We tried to switch from MySQL to PostgreSQL but the result was almost the same (suffers from metrics count). Even if you using RAID SSD, 3-node cluster configuration, upgrade servers hardware nothing significantly changes…
Previously I had some experience with InfluxDB, Clickhouse and think these TSDB could solve our problem easily, but there is no official wrapper for them yet.
Searching solution for our problem was trivial (but almost all recommendation based on RDBMS improvement and dividing Zabbix that only complicates maintenance).
Looking for Clickhouse wrapper I found an article by Mikhail Makurov.

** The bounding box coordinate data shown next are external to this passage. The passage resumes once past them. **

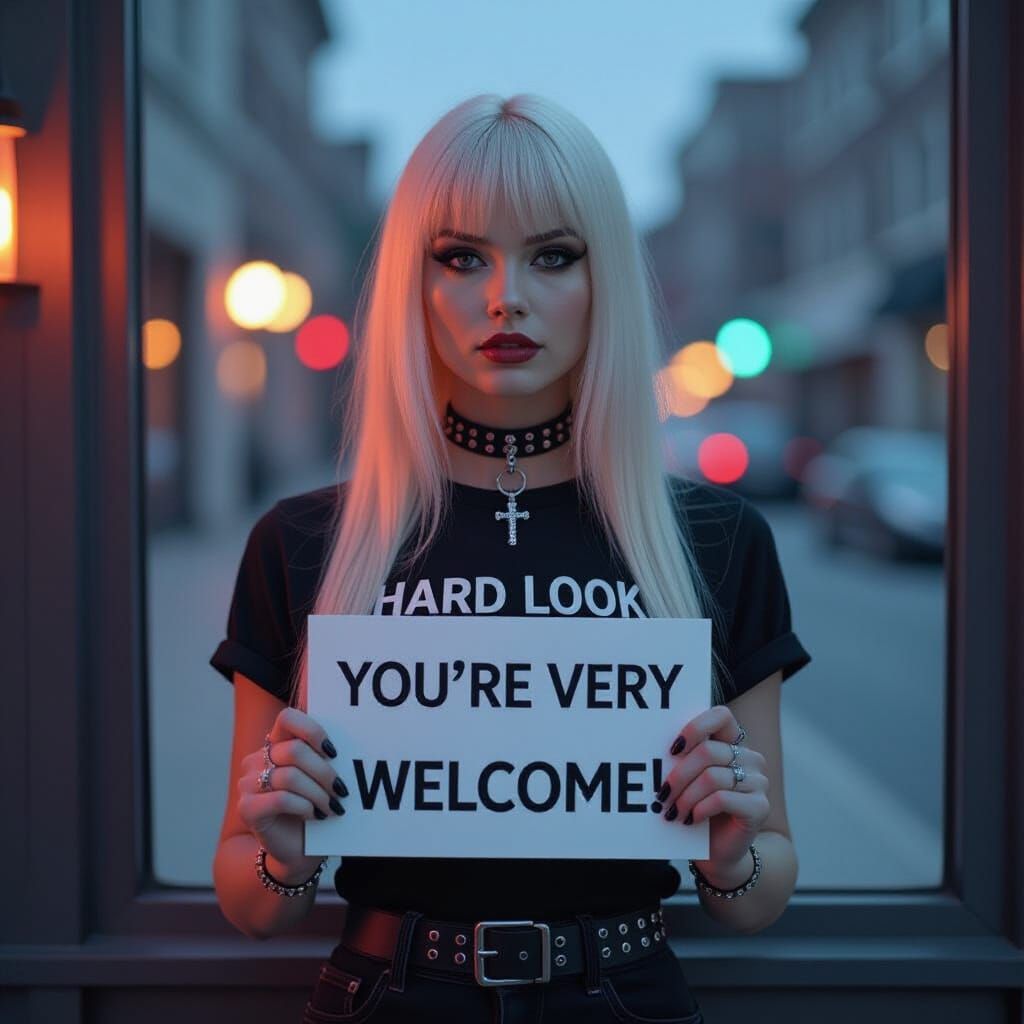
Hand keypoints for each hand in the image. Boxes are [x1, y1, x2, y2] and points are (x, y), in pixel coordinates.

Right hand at [237, 707, 347, 873]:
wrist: (299, 850)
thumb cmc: (314, 808)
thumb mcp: (322, 778)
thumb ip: (326, 756)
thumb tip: (351, 738)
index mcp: (276, 744)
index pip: (287, 718)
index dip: (312, 730)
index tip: (333, 752)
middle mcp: (258, 759)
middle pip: (295, 751)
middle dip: (325, 772)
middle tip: (341, 790)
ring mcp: (248, 783)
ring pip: (290, 776)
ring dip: (318, 793)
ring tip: (333, 806)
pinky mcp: (247, 807)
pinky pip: (280, 798)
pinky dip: (304, 806)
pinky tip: (315, 815)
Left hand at [655, 704, 768, 880]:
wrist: (718, 853)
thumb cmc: (698, 810)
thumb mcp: (689, 780)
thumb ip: (683, 759)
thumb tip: (655, 750)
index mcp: (733, 744)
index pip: (721, 716)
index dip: (696, 727)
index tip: (672, 750)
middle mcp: (750, 759)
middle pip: (708, 751)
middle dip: (679, 774)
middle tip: (662, 793)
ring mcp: (758, 782)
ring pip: (712, 777)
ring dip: (686, 796)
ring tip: (673, 811)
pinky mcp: (760, 806)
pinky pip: (722, 798)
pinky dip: (700, 808)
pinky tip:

His team had similar problems so they decided to create a patch to store historical data in Clickhouse.
Inspired by benchmarks of their fork (easily handle up to 50k NVPS) I decided to give a shot.
Distributed Zabbix with two instances, 5 proxy, up to 200GB for 1.5 billion metrics stored in MySQL and slowness at all.
One Zabbix server which consumes up to 8GB RAM with Clickhouse and frontend. Database size reduced up to 50 times and fetching speed also increased up to tens times!
Plus as a great bonus we using asynchronous pollers (each of them handles ~600-800 metrics/sec) and some other tweaks.
Will we use it in production? Absolutely yes!
Would I recommend to start using Zabbix for new installation just because of that patch? Probably not.
There exist a lot of modern solutions like Prometheus (pull-based) and Riemann (push-based) which is more flexible but this topic is for another article.
- Reduced database size and improved fetching speed.
- Async pollers (they’re awesome!).
- Nmap supports instead fping.
- No more proxy needed.
- Escaped IOPS hell.
- RAM leaks when store text data in Clickhouse (in our case ~200 MB/day) but Mikhail works on that bug. :)
- Still save nanoseconds. We just dropped that column and cut database by ~40%.
- No official support at the moment.
- No trends support for Clickhouse yet… It’s not a big deal since clickhouse retrieve millions metric less than in second.